Car enfin, quel est le propre de l’homme ? Croissez et multipliez, l’ordre ancestral de la Genèse n’exclut-il pas la notion même du décroître ? La décroissance n’est-elle pas un concept fondamentalement inhumain… ? Voire antihumain… ? Certes, il existe encore sur la planète quelques exceptions. Ainsi les tribus reculées de Nouvelle-Guinée orientale, les pygmées de Centrafrique où le temps semble s’être arrêté miraculeusement il y a 20 000 ans. Contre-exemples uniques – mais de quelques centaines d’hommes qui résultent d’une géographie extrêmement particulière.
Comment nier l’évolution des derniers dix millénaires, en particulier les deux derniers de notre ère, et la formidable accélération des trois derniers siècles, qui virent émerger puis se développer l’incroyablement féconde civilisation occidentale ? La croissance économique, mesurée par la valeur monétaire de la production de biens et services, fut en moyenne de 0,1 % par an entre la chute de l’Empire romain et la fin du XVIIe siècle, puis d’un peu plus de 2 % depuis : soit une multiplication par 200 de la richesse produite sur 250 ans. Huit milliards d’individus en 2025 contre 250 millions au temps du Christ… ! Désirant être en bonne santé, vivre plus vieux et accéder au confort moderne – électricité, smartphone – ce qui coûte fort cher… ! Il fallait une création de richesses et donc une croissance en adéquation. Ce fut chose faite… avec ses inégalités… et ses dégâts collatéraux irréversibles sur notre vieille Terre : destruction massive d’espèces animales et végétales, ravages environnementaux, pollutions insoutenables.
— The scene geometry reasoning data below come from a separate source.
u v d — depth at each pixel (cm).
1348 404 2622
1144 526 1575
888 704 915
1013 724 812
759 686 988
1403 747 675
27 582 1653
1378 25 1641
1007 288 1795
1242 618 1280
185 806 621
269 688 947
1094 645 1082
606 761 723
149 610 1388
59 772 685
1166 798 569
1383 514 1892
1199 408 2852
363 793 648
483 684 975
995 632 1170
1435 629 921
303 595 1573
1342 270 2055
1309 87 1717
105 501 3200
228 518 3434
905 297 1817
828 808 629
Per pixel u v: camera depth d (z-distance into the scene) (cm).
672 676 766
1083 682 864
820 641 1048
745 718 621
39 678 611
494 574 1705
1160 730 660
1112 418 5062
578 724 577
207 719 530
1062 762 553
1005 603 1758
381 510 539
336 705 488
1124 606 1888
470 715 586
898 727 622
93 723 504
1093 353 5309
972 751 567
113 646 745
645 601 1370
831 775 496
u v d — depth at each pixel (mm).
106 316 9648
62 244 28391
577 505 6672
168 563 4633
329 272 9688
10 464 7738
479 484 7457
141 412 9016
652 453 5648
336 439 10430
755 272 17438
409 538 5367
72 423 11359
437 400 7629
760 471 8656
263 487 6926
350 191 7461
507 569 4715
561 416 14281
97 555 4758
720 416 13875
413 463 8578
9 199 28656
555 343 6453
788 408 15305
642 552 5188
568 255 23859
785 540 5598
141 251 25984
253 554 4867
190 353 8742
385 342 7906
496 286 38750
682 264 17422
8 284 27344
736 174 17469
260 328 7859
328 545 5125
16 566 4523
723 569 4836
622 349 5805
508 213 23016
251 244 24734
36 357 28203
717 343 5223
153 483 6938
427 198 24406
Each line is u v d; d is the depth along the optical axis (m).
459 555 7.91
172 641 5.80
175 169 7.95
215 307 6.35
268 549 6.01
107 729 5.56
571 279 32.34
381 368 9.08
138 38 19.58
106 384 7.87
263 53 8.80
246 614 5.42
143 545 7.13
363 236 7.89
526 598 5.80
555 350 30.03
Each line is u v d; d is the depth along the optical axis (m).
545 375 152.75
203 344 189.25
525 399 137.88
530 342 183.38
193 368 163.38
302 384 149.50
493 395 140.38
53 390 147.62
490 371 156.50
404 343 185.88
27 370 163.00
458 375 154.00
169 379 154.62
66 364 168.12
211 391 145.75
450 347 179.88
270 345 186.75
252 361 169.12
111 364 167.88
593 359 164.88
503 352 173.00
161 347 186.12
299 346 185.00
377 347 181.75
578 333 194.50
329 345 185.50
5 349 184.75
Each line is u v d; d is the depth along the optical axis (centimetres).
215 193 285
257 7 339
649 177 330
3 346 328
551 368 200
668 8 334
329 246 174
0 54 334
Autant d’externalités négatives d’une croissance débridée, sans limite, devant laquelle l’on ne peut que ressentir une immense impuissance. Vanité des vanités. Mais alors, qu’est devenue la toute-puissance de l’homme et sa capacité démiurgique à maitriser son destin ? Le vieux rêve prométhéen de domestiquer la nature ? De défendre son existence vis-à-vis des menaces d’autrui ou d’imposer sa loi sous couvert de protéger son autonomie ? C’est tout l’enjeu de penser et de mettre en œuvre une croissance durable, soutenable, respectueuse de l’environnement. Et ça peut marcher, et ça doit marcher, quitte à décevoir les ayatollahs de l’écologie extrême, comme le montre le catalogue des 1 000 solutions technologiques et rentables de l’aéronaute suisse Bertrand Piccard.
Au passage, rien de plus malthusien et donc faux que d’agiter le spectre de l’exception énergétique des deux derniers siècles, comme le font les collapsologues Jancovici ou Charles A.S. Hall percutant la cymbale de la fin du fossile. L’homme a déjà trouvé la parade avec le nucléaire de fission et la fusion arrive. Une nouvelle croissance, plus saine, une croissance repensée, une re-croissance est possible et nécessaire ! La décroissance pour sauver la planète est une rigolade ! Sans croissance matérielle, pas de puissance matérielle. Ni armées, ni écoles, ni universités. Pas de rayonnement culturel. Pas de protection sociale. Pas d’infrastructures. Tout cela coûte cher et requiert une richesse créée, donc une variation positive de la production commerçante, c’est-à-dire de la « croissance », c’est-à-dire une activité économique qui génère des profits… Horresco referens…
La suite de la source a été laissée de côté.